## Problem to solve
Below are the entries; give again exactly the lines from the one mentioning "nose: (259, 296)" through the one mentioning "root of tail: (213, 585)", inclusive.

Saved data entries:

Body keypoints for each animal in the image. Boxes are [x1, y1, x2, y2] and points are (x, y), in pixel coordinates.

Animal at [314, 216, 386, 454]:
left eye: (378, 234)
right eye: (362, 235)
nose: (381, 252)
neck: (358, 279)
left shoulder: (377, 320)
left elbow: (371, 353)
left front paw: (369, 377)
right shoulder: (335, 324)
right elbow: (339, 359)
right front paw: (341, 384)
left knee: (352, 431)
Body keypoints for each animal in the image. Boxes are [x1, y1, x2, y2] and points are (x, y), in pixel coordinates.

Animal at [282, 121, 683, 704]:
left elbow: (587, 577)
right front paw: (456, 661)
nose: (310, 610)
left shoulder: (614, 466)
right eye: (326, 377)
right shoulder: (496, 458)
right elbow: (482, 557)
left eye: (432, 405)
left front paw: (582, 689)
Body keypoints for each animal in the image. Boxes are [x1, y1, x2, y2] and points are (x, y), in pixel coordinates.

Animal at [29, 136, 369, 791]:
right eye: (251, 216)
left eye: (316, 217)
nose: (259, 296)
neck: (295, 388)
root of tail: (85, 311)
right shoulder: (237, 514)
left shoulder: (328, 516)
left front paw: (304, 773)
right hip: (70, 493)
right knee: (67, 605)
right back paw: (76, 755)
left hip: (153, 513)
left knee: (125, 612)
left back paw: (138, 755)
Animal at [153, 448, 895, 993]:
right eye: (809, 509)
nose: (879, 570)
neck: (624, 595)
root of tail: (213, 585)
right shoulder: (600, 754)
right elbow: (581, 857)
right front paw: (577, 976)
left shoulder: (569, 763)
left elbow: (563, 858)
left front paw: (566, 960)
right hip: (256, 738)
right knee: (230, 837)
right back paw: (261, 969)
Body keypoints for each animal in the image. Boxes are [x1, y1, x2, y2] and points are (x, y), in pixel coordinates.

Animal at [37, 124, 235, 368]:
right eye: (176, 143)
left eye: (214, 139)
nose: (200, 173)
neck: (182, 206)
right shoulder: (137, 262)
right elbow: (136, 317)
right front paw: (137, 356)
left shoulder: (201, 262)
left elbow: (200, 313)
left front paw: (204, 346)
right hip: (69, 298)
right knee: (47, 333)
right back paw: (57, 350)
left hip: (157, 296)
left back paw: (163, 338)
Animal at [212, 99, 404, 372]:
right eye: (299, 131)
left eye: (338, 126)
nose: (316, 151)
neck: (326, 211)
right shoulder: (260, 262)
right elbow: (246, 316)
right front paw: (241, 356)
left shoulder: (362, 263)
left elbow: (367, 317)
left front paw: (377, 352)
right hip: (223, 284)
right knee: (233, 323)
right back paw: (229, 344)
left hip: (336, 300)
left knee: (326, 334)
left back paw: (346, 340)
* * *
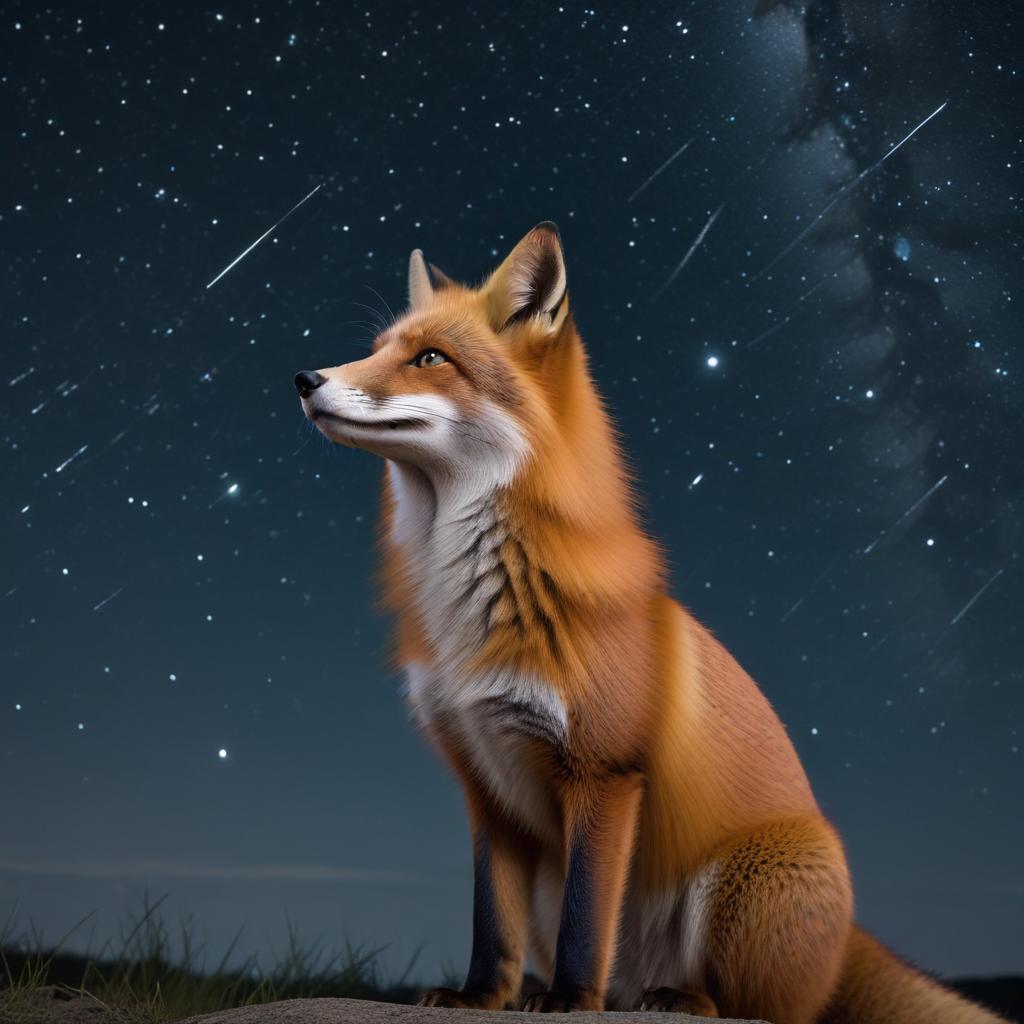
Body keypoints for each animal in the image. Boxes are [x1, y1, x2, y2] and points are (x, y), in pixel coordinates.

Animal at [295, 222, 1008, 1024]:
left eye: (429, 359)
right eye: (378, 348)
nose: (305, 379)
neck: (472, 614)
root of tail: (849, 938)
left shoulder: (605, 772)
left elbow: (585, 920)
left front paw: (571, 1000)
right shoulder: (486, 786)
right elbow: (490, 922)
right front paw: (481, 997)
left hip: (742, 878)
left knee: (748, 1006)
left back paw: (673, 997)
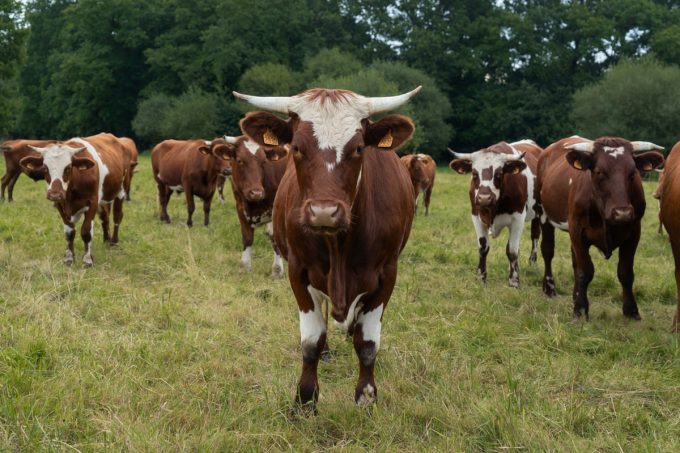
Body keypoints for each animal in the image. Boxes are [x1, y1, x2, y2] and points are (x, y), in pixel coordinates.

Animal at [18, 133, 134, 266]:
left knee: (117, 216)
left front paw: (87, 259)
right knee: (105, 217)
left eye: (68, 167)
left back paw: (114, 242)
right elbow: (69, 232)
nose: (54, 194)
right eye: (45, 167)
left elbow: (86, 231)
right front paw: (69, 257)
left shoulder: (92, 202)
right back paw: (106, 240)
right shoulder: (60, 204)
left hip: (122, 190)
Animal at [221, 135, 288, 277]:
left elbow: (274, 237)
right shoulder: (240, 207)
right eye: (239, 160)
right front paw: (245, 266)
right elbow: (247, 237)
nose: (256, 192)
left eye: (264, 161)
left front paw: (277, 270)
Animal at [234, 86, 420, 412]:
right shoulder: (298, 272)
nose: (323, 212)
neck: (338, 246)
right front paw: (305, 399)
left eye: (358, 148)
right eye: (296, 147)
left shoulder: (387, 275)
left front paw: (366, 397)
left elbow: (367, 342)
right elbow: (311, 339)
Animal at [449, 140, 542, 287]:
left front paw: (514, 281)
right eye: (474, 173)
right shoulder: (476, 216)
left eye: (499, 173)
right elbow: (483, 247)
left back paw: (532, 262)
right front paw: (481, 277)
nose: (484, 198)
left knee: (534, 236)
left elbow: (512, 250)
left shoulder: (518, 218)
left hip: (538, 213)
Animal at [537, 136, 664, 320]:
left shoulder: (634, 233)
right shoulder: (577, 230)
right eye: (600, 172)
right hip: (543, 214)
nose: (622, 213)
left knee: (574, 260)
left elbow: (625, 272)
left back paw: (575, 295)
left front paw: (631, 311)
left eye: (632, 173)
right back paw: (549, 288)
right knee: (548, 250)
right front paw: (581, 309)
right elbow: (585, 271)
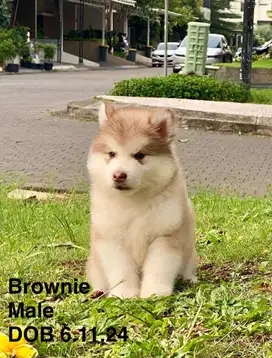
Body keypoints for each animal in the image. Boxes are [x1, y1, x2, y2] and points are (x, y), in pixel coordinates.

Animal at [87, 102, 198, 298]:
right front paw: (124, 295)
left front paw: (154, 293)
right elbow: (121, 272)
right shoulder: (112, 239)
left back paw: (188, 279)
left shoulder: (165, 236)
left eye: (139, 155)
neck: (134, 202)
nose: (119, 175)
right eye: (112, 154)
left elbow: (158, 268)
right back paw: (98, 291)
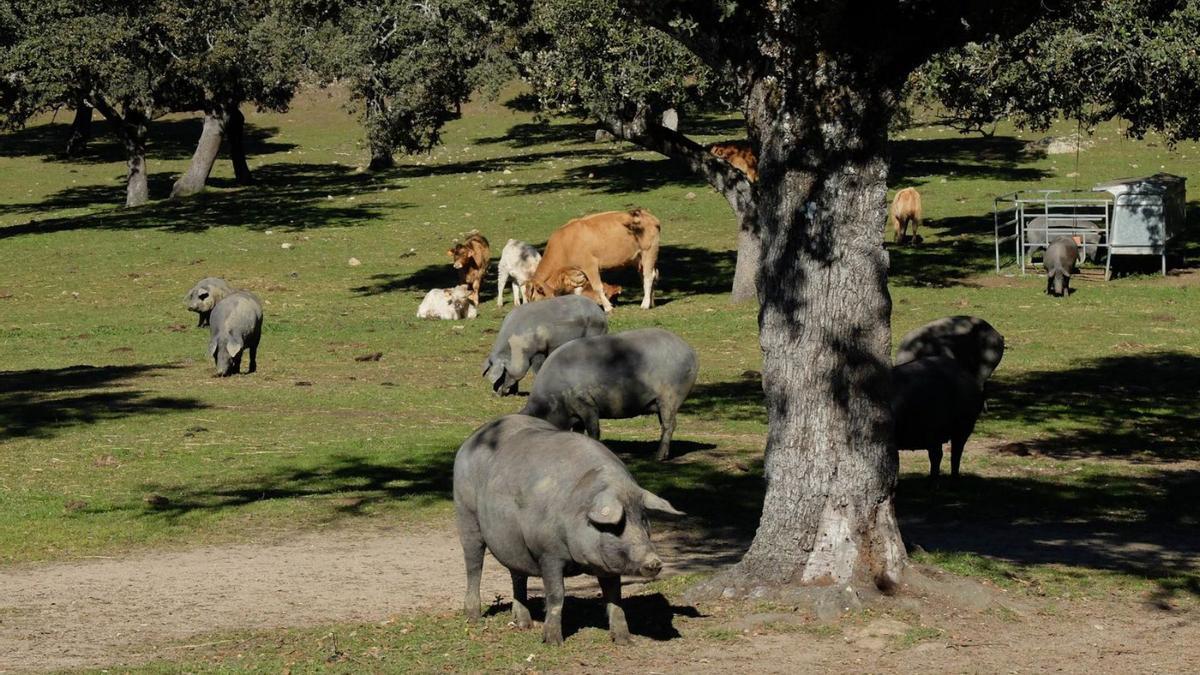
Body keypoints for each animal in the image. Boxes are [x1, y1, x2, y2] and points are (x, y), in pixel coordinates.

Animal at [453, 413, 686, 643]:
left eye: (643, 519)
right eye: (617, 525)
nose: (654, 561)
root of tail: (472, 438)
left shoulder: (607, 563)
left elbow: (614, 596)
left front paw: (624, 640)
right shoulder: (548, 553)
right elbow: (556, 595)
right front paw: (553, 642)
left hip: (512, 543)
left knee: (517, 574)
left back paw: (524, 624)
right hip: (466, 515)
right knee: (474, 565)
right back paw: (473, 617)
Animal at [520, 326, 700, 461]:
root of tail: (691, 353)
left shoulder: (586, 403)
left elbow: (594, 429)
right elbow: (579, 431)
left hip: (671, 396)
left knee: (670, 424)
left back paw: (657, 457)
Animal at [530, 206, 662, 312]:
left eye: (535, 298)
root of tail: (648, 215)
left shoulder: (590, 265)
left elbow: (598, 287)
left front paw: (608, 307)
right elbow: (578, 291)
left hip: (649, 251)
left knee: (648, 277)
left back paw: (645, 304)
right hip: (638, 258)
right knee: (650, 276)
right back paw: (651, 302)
==
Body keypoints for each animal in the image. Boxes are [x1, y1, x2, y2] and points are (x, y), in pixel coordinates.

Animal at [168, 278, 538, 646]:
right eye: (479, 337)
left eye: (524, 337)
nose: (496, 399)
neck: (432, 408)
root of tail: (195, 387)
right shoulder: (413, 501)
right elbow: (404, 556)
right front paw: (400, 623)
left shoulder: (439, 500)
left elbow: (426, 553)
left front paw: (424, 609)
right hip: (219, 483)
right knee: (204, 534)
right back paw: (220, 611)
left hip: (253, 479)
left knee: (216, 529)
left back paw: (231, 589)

## Exercise output
nose: (259, 296)
neck: (295, 388)
root of tail: (85, 311)
right shoulder: (237, 514)
left shoulder: (328, 516)
left front paw: (304, 773)
right hip: (70, 493)
right knee: (67, 605)
right back paw: (76, 755)
left hip: (153, 513)
left knee: (125, 612)
left back paw: (138, 755)
Animal at [153, 448, 895, 993]:
right eye: (809, 509)
nose: (879, 570)
neck: (624, 595)
root of tail: (213, 585)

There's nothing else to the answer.